Steven Pinker should be given a weekly column in the New York Times to write about the foibles of language pedants and why they're usually wrong, for two major reasons:


1) He's good at it.

2) It would occupy his time so that he'd have less of it for pushing badly researched, half-baked, but wholly sexist evo psych theories about Why Women Suck And Are Stupid, theories which perversely end up arguing the case that Steven Pinker Sucks And Is Stupid. Which isn't true, as long as he sticks to what he knows, which is language.

His recent column in the Times is why I think he should get this regular column. (Hat tip to Darcy for emailing the link.) He tackles the "split infinitive" myth and suggests that pedantry and not politics is why Justice Roberts flubbed the oath of office, which is written as "to faithfully execute" instead of "to execute faithfully". Which means that if the Constitution had blog comments, the Founders would have been besieged with grumpy complaints about how kids these days can't write a grammatical sentence.

To the grammar nazis out there, consider this: John Roberts is a grammar nazi/language pedant of the highest order. It's part of Robert's larger loathing of the earthiness of humanity and of other expressions of that humanity such as relaxing, having a genuine smile, and sleeping in a bed with your spouse instead of in a cryogenic tank designed to keep you alive until you're 160 years old. Witness the horrors of raw right wing authoritarianism:

In his legal opinions, Chief Justice Roberts has altered quotations to conform to his notions of grammaticality, as when he excised the “ain’t” from Bob Dylan’s line “When you ain’t got nothing, you got nothing to lose.”

Is there enough material like this to justify a weekly column?
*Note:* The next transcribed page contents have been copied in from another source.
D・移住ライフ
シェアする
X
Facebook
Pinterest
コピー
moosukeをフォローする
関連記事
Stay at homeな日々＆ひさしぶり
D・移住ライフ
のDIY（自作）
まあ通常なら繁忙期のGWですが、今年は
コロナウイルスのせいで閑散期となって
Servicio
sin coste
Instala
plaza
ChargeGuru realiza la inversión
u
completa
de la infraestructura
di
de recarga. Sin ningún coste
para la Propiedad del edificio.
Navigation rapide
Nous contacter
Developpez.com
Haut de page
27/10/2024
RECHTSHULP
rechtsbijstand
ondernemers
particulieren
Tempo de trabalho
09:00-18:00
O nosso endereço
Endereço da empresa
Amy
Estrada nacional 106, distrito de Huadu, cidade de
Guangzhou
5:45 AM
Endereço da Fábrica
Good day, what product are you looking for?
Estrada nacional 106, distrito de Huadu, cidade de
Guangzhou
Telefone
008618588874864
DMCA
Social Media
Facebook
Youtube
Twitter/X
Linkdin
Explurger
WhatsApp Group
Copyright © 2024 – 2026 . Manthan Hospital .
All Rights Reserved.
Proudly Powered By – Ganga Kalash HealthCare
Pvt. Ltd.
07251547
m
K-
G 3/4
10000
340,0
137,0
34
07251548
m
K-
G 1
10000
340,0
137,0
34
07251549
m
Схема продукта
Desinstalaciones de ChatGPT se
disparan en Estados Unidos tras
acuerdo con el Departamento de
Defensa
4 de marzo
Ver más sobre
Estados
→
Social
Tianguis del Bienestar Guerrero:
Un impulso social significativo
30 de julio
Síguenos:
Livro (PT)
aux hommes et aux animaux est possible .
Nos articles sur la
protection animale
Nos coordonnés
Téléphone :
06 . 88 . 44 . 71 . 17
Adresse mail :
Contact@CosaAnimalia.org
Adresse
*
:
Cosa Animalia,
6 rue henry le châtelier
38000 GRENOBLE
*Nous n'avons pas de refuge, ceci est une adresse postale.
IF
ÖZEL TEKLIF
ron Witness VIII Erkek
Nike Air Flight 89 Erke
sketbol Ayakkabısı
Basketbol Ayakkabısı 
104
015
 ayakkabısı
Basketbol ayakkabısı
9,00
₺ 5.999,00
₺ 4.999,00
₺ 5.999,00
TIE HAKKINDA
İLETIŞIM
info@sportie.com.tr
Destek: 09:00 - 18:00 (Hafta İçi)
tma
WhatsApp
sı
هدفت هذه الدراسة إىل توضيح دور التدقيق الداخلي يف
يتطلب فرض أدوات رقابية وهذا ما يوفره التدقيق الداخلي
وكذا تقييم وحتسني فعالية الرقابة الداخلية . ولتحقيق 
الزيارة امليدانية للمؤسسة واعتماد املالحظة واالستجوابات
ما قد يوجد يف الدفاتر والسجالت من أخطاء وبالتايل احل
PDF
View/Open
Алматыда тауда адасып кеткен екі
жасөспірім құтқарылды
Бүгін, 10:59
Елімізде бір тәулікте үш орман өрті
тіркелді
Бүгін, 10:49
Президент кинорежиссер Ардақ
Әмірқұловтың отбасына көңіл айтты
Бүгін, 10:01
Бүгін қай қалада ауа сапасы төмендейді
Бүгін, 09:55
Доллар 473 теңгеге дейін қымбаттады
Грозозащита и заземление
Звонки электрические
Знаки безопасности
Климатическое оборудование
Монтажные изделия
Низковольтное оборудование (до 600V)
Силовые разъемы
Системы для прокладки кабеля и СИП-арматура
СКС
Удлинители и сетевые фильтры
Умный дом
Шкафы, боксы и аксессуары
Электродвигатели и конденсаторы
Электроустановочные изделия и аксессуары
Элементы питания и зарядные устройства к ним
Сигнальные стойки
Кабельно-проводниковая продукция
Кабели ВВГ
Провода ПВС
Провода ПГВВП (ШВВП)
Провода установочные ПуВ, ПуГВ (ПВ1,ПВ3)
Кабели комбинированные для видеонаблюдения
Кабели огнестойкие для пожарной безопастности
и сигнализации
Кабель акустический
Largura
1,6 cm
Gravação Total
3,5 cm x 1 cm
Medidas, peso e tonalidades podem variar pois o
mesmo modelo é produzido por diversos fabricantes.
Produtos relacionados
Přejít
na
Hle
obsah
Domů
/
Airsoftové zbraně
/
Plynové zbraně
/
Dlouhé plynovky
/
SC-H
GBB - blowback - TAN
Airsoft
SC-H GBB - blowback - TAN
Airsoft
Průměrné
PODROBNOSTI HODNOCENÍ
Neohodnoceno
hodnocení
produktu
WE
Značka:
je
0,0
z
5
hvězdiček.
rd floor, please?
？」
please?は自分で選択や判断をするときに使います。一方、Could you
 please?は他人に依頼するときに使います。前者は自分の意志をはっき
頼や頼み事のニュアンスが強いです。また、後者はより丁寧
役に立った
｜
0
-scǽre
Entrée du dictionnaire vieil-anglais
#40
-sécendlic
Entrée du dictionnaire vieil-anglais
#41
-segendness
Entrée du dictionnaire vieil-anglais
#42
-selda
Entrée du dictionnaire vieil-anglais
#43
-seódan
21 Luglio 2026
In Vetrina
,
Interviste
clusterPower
I think so. Our language is changing fast to reflect a fast-moving world, which means that the language pedants who prefer to keep language in a crystallized form that never really existed (including unsplit infinitives and everything!) have more reasons to have minor aneurysms on an hourly basis. I could see so many Pinker columns, including one praising the efficiency of text messaging grammar, one defending new coinages stemming from the internet, and maybe even one suggesting that our language would be better off if you could use the word "ain't" as a contraction for "am not".